Urgent Security Alert: Exploitation of CVE-2025-31161 in CrushFTP

In a concerning development for users of CrushFTP, a critical vulnerability designated as CVE-2025-31161 is currently being exploited by malicious actors. This particular flaw is an authentication bypass issue that impacts versions 10.0.0 through 10.8.3, as well as versions 11.0.0 to 11.3.0. If successfully exploited, attackers could potentially access sensitive files without needing valid credentials, and they may also gain comprehensive control over the system, depending on the specific configurations in place.

Despite the real and present threat posed by this vulnerability, it has not received the level of attention it demands. Confirmed reports have indicated that this exploitation is already taking place, marking it as a critical issue that cannot be overlooked.
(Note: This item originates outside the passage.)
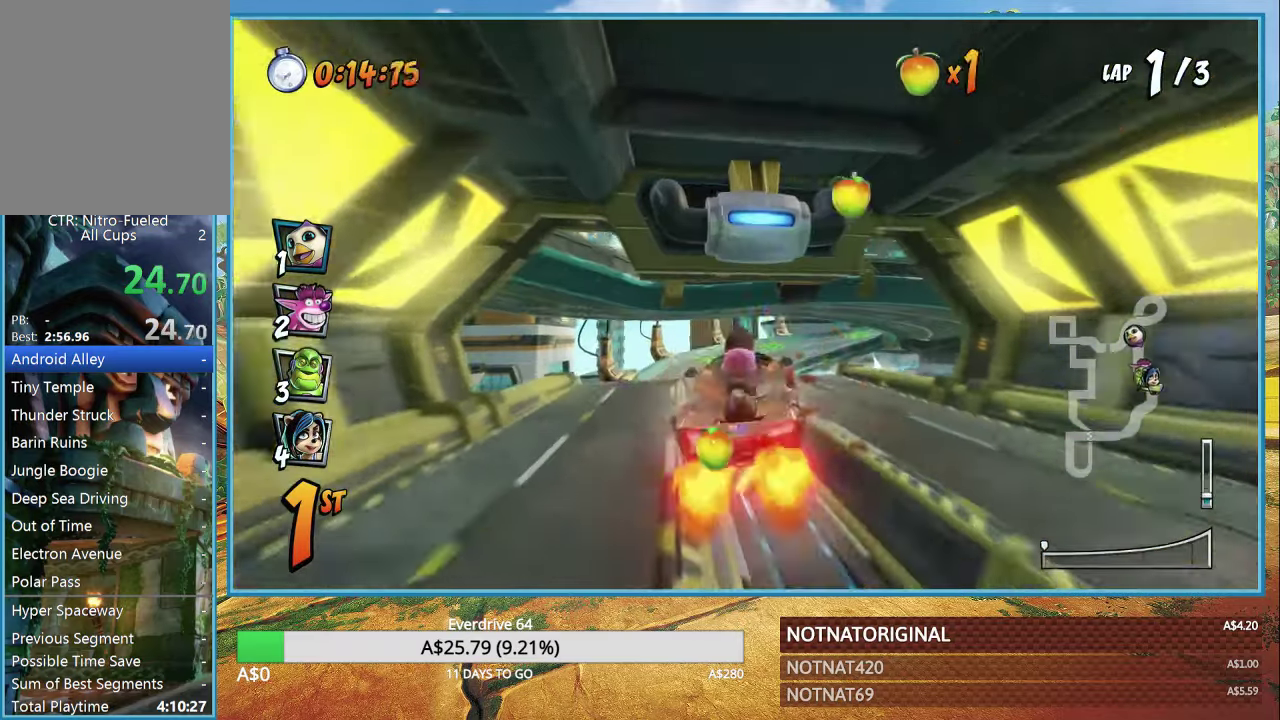
{"buttons": ["CROSS"], "left_stick": "center", "right_stick": "center", "button_events": []}
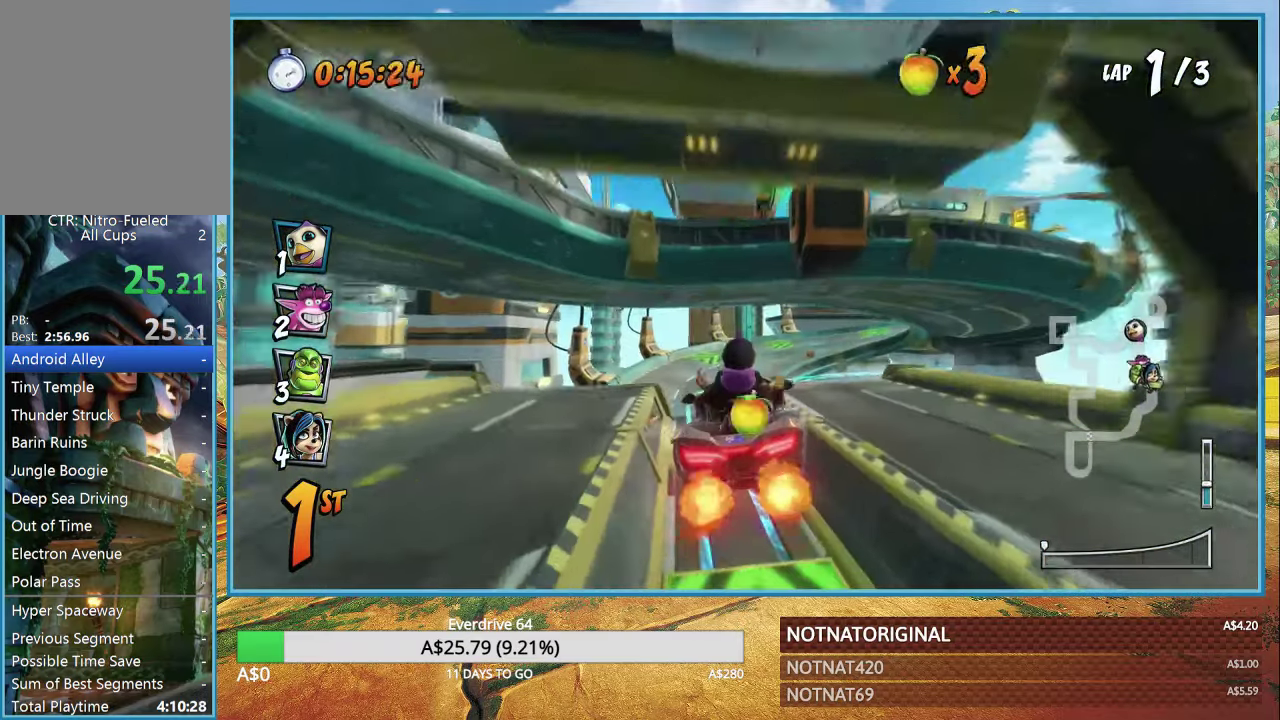
{"buttons": ["CROSS"], "left_stick": "center", "right_stick": "center", "button_events": []}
To mitigate risks associated with CVE-2025-31161, it is paramount to upgrade to the latest versions—10.8.4 or 11.3.1—without delay. In situations where immediate patching is not feasible, utilizing CrushFTP’s DMZ proxy can serve as a temporary protective measure.
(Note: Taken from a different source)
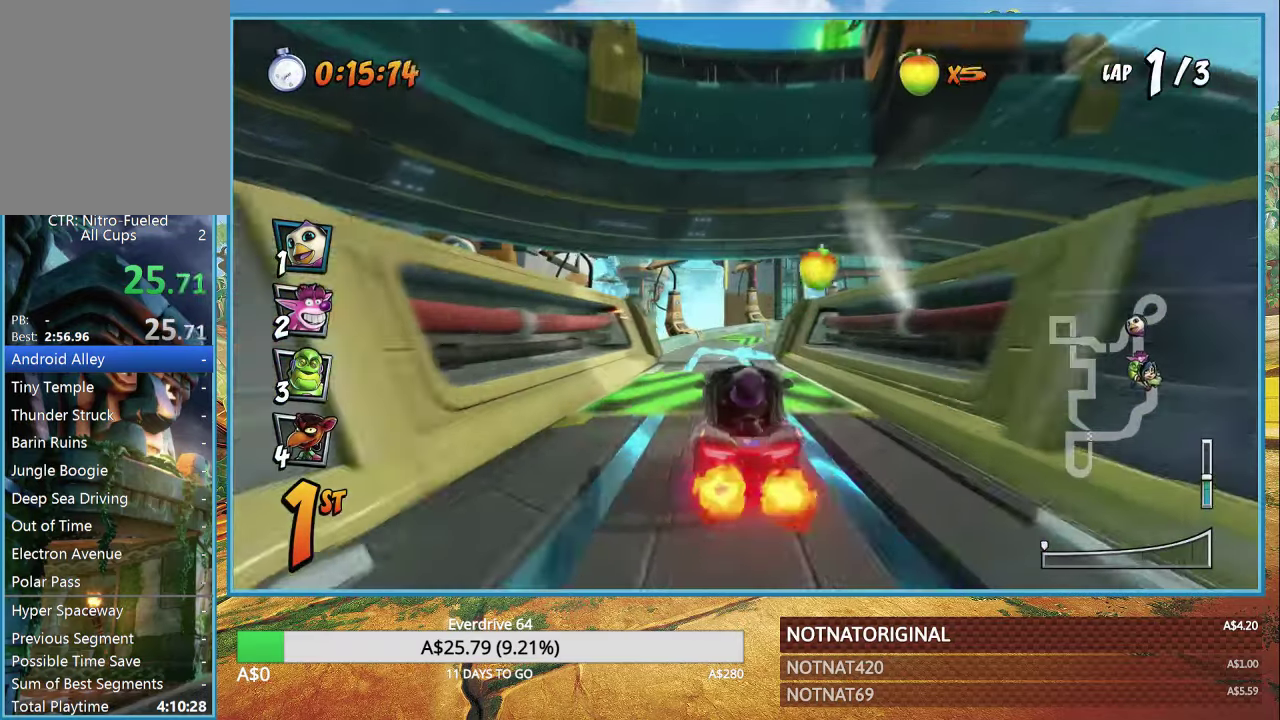
{"buttons": ["CROSS"], "left_stick": "center", "right_stick": "center", "button_events": []}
If you or someone you know operates CrushFTP, it is essential to verify the version currently in use and take the necessary steps to implement these updates. Given the current landscape of cyber threats, including the potential for this vulnerability to be exploited as part of a ransomware attack chain, it is in your best interest to act promptly. Stay informed and secure to safeguard your systems against this active threat.